* **Short task A**: According to the passage on the Pseudo-Sibylline oracles, what do the cryptic references in the oracles often point to?
* **Short task B**: Carry on the passage on the Pseudo-Sibylline oracles and their natural language processing, picking up right after its last sentence.

* **Excerpted text**:

• • • •

They shouldn't, however, be too much confused with the earlier 
[Sibylline books](https://en.wikipedia.org/wiki/Sibylline_Books). Sibylline books
contained religious ceremonial advices that were consulted by the selected
priests and curators in the Roman state, when it was in deep political trouble.
The collection of the original Sibylline books were destroyed by different
accidental events and deliberate actions in history.

Pseudo-Sibylline oracles, on the other hand, contain Jewish narrative of the
human history contrasted to the Greek mythology and to the chronology of the
other great ancient empires. Other intention of the material is to support
evolving Christian doctrine and interpretation of the prophesies. Prophesies
were mostly grounded on Jewish literature, but surprisingly some pagan world
events also came to be interpreted as signs of the coming Messiah. Sibyl, as a
woman prophetess, child of Noah in the Pseudo-Sibylline lore, has a unique
character crossing over the common borders in several ancient religions and 
art.

Good introductions to the Pseudo-Sibylline oracles can be found from these two
books:

1. Sibylline Oracles in [The Old Testament Pseudepigrapha, Volume 
   I](https://books.google.fi/books?id=TNdeolWctsQC) by J. J. Collins
2. Part 1 in [The Book Three of the Sibylline Oracles and Its Social 
   Setting](https://books.google.fi/books?id=Zqh8ZQZqnWYC) by Rieuwerd Buitenwerf

Some material in the Pseudo-Sibylline oracles contain cryptic puzzles, referring 
to persons, cities, countries, and epithets of God for example. These secretive 
references are often very general in nature, pointing only to the first letter 
of the subject and its numerical value. Solving them requires, not so much of 
mathematical or cryptographical skills in modern sense, but a proper knowledge 
of the context, both inner textual and historical context.

Most of the alphanumeric riddles in the oracles can already been taken as solved
by various researchers. Some of the riddles are still problematic and open for
better proposals. Better yet, few of these open riddles are more complex and
specific enough so that one may try to solve them by modern programmable tools.

As an independent researcher not associated or affiliated by any organization,
the sole motivation and purpose of mine in the chapters one and two is to
provide a reusable and a testable method for processing and analysing ancient
corpora, especially detecting alphanumeric patterns in text.

## Natural language processing

Programmatical approach to solve the riddles requires huge Greek text corpora.
Bigger it is, the better. I will download and preprocess available open source
Greek corpora, which is a quite daunting task for many reasons. Programming
language of my choice is [Python](http://python.org) for it has plenty
of good and stable open source libraries required for my work. Python is widely
recognized in academic and scientific circles and well oriented to the research
projects.

• • • •

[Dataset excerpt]
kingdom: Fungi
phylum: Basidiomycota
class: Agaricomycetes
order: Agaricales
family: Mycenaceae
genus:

• • • •

* **Task output A**: They often point only to the first letter of the subject and its numerical value.

* **Task output B**:
I have left the most of the overly technical details of these chapters for the
enthusiasts to read straight from the commented code in 
[functions.py](https://git.io/vAS2Z) script. By collecting the large part of the 
used procedures to the separate script maintains this document more concise too.

In the end of the task of the first chapter, I'll have a word database
containing hundreds of thousands of unique Greek words extracted from the
naturally written language corpora. Then words can be further used in the riddle 
solver in the second chapter.

Note that rather than just reading, this, and the following chapters can also be 
run interactively in your local [Jupyter notebook](https://jupyter.org/) 
installation, if you prefer. That means that you may test and verify the procedure 
or alter parameters and try solving the riddles with your own parameters.

Your can download independent Jupyter notebooks for [processing corpora](https://git.io/vASwM), 
[solving riddles](https://git.io/vASrY), and [analysing results](https://).

You may also run code directly from [Python shell](https://www.python.org/shell/) 
environment, no problem.

## Required components

The first sub task is to get a big raw ancient Greek text to operate with. I have
implemented an importer interface with [tqdm](https://github.com/tqdm/tqdm) library 
to the [Perseus](http://www.perseus.tufts.edu/hopper/opensource/download) and the 
[First1KGreek](http://opengreekandlatin.github.io/First1KGreek/) open source data 
sources in this chapter.

I'm using my own [Abnum](https://github.com/markomanninen/abnum3) library to remove 
accents from the Greek words, remove non-alphabetical characters from the corpora, 
as well as calculating the isopsephical value of the Greek words. 
[Greek_accentuation](https://github.com/jtauber/greek-accentuation) library is used 
to split words into syllables. This is required because the riddles of my closest 
interest contain specific information about the syllables of the words. 
[Pandas](http://pandas.pydata.org/) library is used as an API (application programming 
interface) to the collected database. [Plotly](https://plot.ly/) library and online 
infographic service are used for the visual presentation of the statistics.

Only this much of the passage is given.